After the years of cleanup, Santore said there are beavers on the river as well as various native fish species, not just the invasive Asian carp.

According to Anchor, prior to the passage of the Clean Water Act in 1972, the Chicago River was basically an open sewer.

"Literally, it was an open sewer," Anchor said. "And then with the passage of that federal act, all of the point sources of pollution were shut down. And the river has made a dramatic improvement since the 70s."

With the inclusion of Friends of the Chicago River and the Army Corps of Engineers, Anchor adds that the groups addressed many of the very serious problems associated with the river. 

"They've improved the habitat along the river, so you don't get nearly as much runoff or sheet erosion from soil," Anchor said. "And many of the chemical and the sewage issues are no longer present. So the water quality has improved."

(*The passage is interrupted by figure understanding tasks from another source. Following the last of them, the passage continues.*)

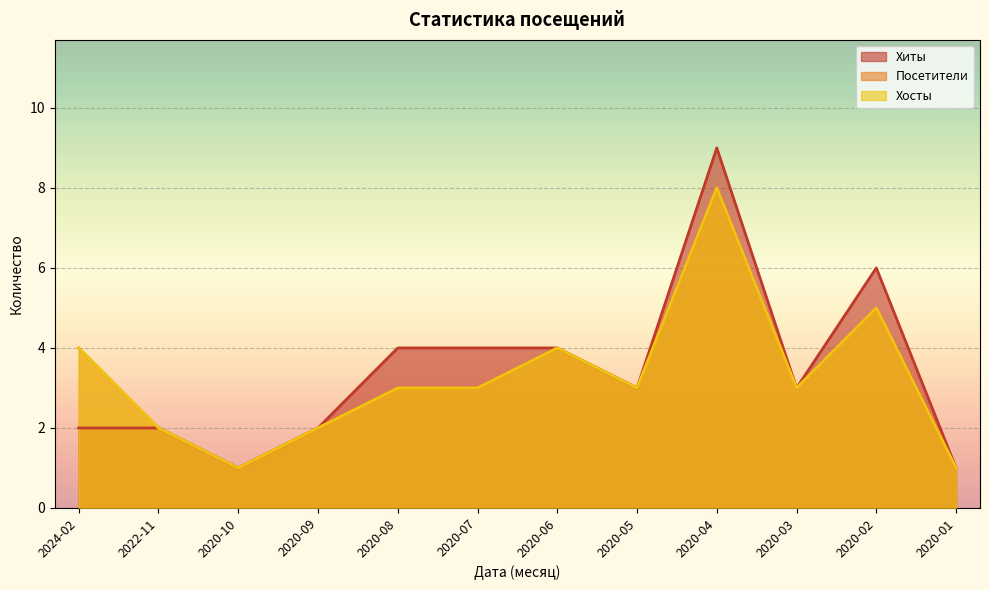

Which series has the widest spread of values?

Хиты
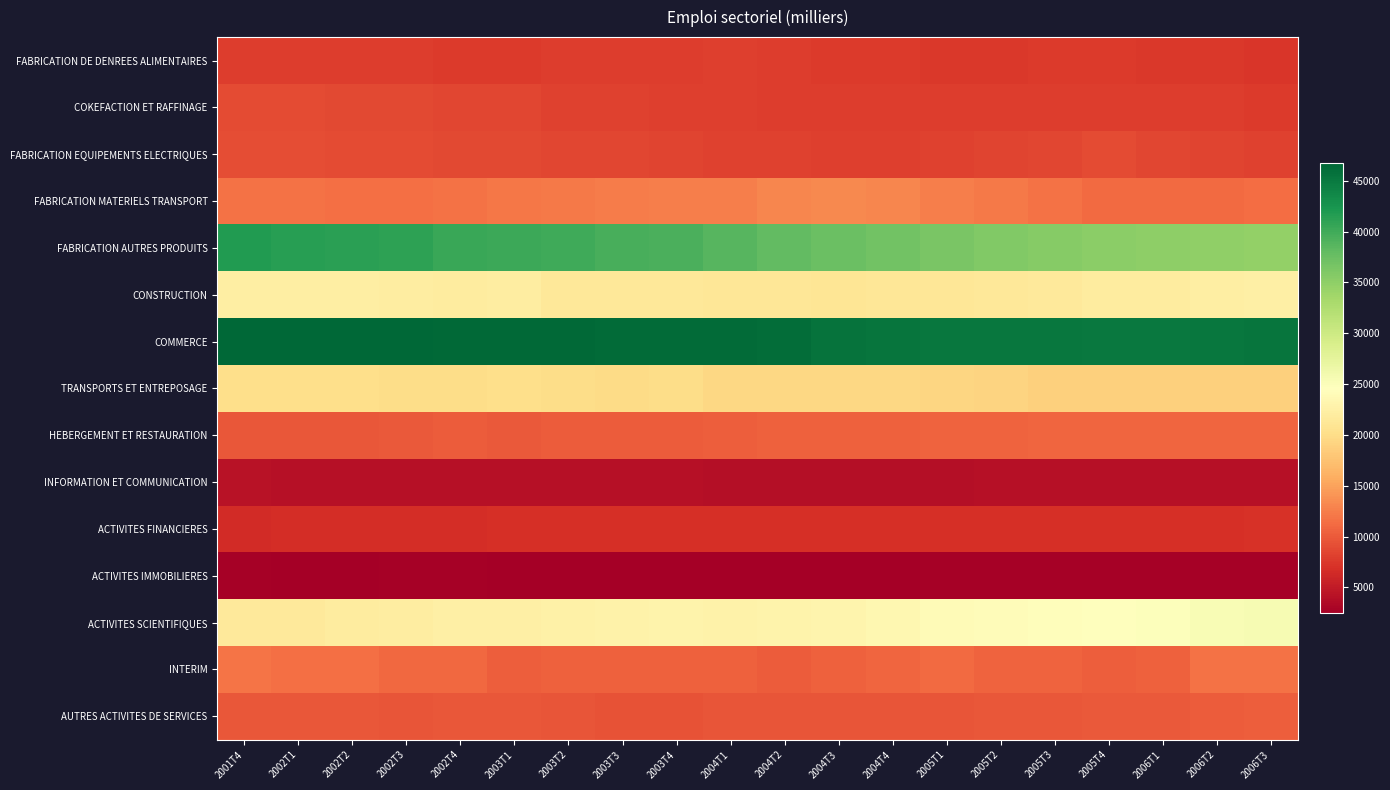

Between 2005T4 and 2005T1, which is larger?

2005T4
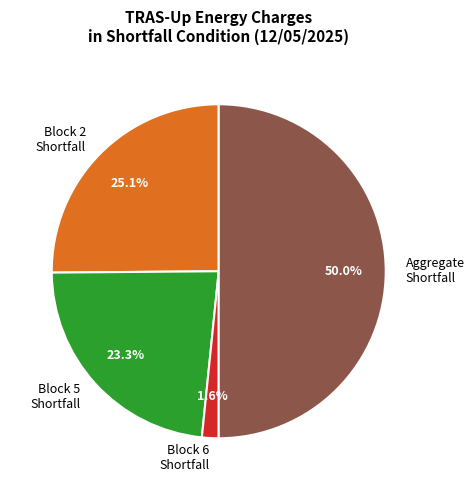

Rank the categories by value from highest to lowest.

Aggregate Shortfall, Block 2 Shortfall, Block 5 Shortfall, Block 6 Shortfall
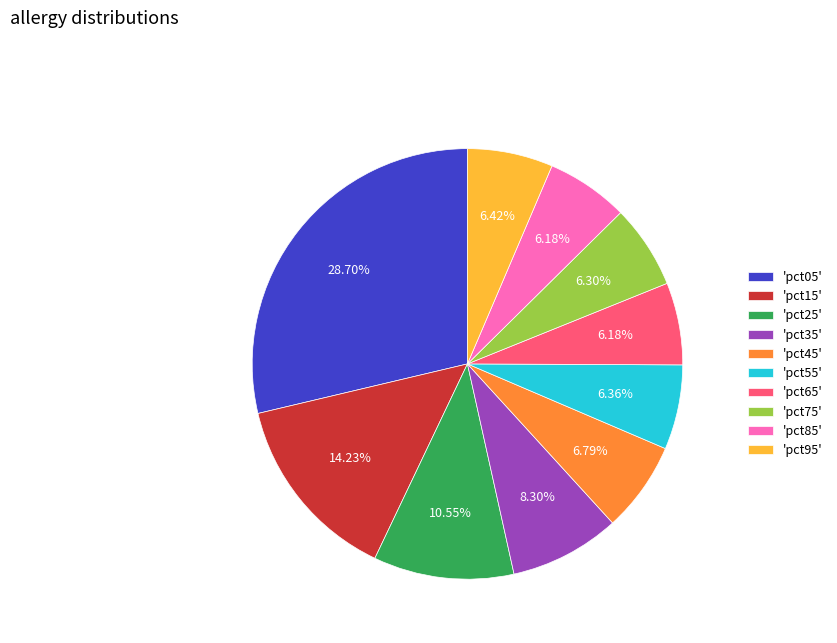

Does 'pct35' represent more than half of the total?

No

Fifty years ago, Anchor said it was very common to only be able to find two or three species of fish wherever you went in the river. Now, you can commonly find 20 to 30 species of fish in the river. 

"We've also seen a dramatic increase in the number of people using the river," Anchor said. "So there are many, many more eyes on the river enjoying the waterway and subsequently seeing the inhabitants of the river."

Illinois' turtle community

According to Friends of the Chicago River, there are two species of snapping turtles in North America. The common snapping turtle can be found throughout Illinois, while the alligator snapping turtle is only located in the southern region of the state.

According to officials, the two look physically different because of the alligator snappers' prehistoric vibe with their large spikes on their shells compared to common snapping turtles' smooth shells.

According to the Illinois Department of Natural Resources, 260 species of turtles have been found worldwide.